Breaking it up. Instead of running a query for the entire year, run it month by month and stitch the final results back together.
Or if you have a unique string ID, calculate an integer hash using hash(ID) % 50 to get 50 chunks which you can process separately without OOMing.
A basic assumption is that all the chunks are independent of each other. Chunking is essentially temporary partitioning to fit your processing limitations.
I had the same idea in my mind, but I am struggle to understand efficient implementation.
Say, I have large table A, which I want to group by.
I can chunk it into small tables, for example:
for i in range(64): execute('create table_%i as select * from A where hash(id) % 64 = %i')
but this would mean scanning source table 64 times which is likely not efficient, I am wondering if duckdb has some functionality which can do more efficient chunking?

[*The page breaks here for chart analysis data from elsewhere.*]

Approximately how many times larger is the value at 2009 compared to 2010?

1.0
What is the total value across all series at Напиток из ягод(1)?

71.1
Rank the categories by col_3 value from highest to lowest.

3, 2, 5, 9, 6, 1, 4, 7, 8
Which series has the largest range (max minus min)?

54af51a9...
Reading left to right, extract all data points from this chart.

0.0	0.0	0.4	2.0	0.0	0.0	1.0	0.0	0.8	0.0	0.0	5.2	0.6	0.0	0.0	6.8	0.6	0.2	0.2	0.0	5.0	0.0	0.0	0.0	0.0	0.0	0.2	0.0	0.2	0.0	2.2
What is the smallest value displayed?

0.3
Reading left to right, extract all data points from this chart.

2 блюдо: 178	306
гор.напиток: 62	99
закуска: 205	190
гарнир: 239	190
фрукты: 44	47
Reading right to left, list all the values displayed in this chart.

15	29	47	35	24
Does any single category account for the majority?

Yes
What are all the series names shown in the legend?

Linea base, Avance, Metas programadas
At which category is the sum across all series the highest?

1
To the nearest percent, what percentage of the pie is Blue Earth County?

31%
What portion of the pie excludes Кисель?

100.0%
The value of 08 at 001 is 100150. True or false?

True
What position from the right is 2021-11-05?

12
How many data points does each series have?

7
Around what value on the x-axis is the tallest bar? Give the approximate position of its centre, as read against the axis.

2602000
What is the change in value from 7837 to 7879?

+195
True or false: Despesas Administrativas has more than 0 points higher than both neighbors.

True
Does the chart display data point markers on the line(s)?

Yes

It's not doing a full table scan of the entire source table 64 times -- it's only scanning the id column (DuckDB + Parquet is a columnar store) and retrieving the corresponding rows from other columns. It's pretty fast.
Or if you have a unique string ID, calculate an integer hash using hash(ID) % 50 to get 50 chunks which you can process separately without OOMing.
A basic assumption is that all the chunks are independent of each other. Chunking is essentially temporary partitioning to fit your processing limitations.